Pick another model to try, and try reaching a percentage higher than your initial VGG16 results. 

# Data augmentation

Pick your best model above, and introduce atleast 3 different data augmentations 1 by 1. Keep the ones that improve the network (if any) for your final test.

# Final Test

Finally, pick the best model you have chosen and test it. (so far you have evaluated(validated) your model)

### Q: If a clinician requires a 95% accuracy in their models would you recommend the model you have generated? Why or why. not? What would your next steps be to generate a better neural network?

# A different dataset

### Q: In this previous excercise we have mixed the patients all together. What is the main drawback with this type of datamixing?

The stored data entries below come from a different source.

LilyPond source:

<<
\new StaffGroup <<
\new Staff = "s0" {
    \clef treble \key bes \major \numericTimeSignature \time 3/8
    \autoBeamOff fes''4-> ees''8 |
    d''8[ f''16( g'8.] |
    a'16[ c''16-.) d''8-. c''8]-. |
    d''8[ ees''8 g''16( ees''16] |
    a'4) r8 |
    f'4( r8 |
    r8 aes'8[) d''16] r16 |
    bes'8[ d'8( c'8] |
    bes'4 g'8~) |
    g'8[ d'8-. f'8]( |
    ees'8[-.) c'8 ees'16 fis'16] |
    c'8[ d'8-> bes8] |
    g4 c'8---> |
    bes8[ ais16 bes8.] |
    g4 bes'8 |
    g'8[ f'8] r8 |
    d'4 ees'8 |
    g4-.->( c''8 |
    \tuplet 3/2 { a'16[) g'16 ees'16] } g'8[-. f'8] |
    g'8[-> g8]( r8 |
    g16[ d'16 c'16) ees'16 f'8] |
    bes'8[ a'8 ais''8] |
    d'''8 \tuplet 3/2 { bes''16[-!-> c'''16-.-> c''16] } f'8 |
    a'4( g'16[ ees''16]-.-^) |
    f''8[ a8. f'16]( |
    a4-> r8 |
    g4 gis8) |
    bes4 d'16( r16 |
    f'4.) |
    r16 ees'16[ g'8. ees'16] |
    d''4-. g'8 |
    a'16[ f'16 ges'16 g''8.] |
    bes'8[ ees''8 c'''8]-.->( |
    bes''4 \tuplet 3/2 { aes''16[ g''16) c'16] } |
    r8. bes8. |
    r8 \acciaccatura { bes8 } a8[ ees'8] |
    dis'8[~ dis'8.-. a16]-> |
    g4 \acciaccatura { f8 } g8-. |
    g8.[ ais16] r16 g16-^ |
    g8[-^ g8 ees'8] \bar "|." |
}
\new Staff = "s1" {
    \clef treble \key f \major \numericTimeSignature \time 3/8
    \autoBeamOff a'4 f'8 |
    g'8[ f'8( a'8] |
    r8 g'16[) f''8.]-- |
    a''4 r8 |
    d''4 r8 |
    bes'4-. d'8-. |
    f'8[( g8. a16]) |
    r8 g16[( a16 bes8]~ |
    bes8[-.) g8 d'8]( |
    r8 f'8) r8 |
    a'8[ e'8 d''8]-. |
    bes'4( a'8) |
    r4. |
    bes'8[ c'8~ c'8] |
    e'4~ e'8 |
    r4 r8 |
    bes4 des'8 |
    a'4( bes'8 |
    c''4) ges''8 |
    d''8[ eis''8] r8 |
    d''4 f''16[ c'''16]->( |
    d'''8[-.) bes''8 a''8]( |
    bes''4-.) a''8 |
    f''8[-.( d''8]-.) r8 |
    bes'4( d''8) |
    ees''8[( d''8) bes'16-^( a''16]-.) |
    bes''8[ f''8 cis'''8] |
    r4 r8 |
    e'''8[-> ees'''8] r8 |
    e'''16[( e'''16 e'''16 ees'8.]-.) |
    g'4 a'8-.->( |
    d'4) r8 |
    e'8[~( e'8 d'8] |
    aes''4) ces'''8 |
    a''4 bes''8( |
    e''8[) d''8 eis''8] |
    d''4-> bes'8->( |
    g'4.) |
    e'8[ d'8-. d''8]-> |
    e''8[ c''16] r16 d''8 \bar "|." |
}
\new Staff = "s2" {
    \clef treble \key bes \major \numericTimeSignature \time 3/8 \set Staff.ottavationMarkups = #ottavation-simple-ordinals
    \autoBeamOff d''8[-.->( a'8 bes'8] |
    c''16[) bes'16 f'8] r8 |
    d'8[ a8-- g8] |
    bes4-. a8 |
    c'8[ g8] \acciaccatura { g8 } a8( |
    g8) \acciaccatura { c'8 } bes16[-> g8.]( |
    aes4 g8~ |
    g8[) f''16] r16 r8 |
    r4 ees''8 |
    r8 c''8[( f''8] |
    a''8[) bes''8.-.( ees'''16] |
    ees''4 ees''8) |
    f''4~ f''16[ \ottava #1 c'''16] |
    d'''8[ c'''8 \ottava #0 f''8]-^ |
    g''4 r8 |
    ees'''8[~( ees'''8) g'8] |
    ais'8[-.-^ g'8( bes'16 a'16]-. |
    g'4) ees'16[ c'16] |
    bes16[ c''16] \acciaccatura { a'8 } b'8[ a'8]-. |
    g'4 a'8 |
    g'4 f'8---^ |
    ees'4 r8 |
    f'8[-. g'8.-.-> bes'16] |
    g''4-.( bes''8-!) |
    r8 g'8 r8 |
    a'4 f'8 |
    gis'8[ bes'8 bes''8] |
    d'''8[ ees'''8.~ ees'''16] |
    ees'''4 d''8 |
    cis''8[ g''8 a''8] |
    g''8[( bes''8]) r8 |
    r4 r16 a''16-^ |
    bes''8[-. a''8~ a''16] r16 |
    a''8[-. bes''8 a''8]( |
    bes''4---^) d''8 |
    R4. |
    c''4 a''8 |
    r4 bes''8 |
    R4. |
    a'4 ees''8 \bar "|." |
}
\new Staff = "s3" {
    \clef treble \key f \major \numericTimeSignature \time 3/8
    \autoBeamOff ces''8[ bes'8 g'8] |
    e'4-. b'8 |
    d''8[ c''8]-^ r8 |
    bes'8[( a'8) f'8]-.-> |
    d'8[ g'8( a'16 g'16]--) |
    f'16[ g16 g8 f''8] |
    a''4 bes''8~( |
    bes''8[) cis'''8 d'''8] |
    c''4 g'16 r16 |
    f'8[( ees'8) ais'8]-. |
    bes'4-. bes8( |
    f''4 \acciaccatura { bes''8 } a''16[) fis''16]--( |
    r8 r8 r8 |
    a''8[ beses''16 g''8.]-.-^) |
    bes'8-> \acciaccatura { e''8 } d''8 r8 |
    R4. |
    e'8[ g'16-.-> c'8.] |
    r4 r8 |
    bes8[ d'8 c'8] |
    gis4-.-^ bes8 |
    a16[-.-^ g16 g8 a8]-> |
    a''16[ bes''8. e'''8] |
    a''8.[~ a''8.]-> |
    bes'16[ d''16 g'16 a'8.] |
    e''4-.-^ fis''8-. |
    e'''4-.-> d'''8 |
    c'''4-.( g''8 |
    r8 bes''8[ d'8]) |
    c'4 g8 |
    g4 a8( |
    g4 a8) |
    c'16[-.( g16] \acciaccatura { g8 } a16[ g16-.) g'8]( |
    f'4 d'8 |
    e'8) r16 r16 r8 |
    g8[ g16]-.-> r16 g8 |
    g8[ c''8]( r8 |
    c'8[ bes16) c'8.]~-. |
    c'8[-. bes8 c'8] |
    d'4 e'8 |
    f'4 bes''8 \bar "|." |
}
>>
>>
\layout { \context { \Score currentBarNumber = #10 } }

Using your best model from above, make a test set that includes 2 patients, and where the training and validation do not contain the same patients. In short, make a data division such that you could attempt to evaluate how well your model would behave with a new patient. Do not be supprised if the model is suddenly much less good. 

### Q: It is likely that this second training of the model will be worse, why? Why is it not guaranteed?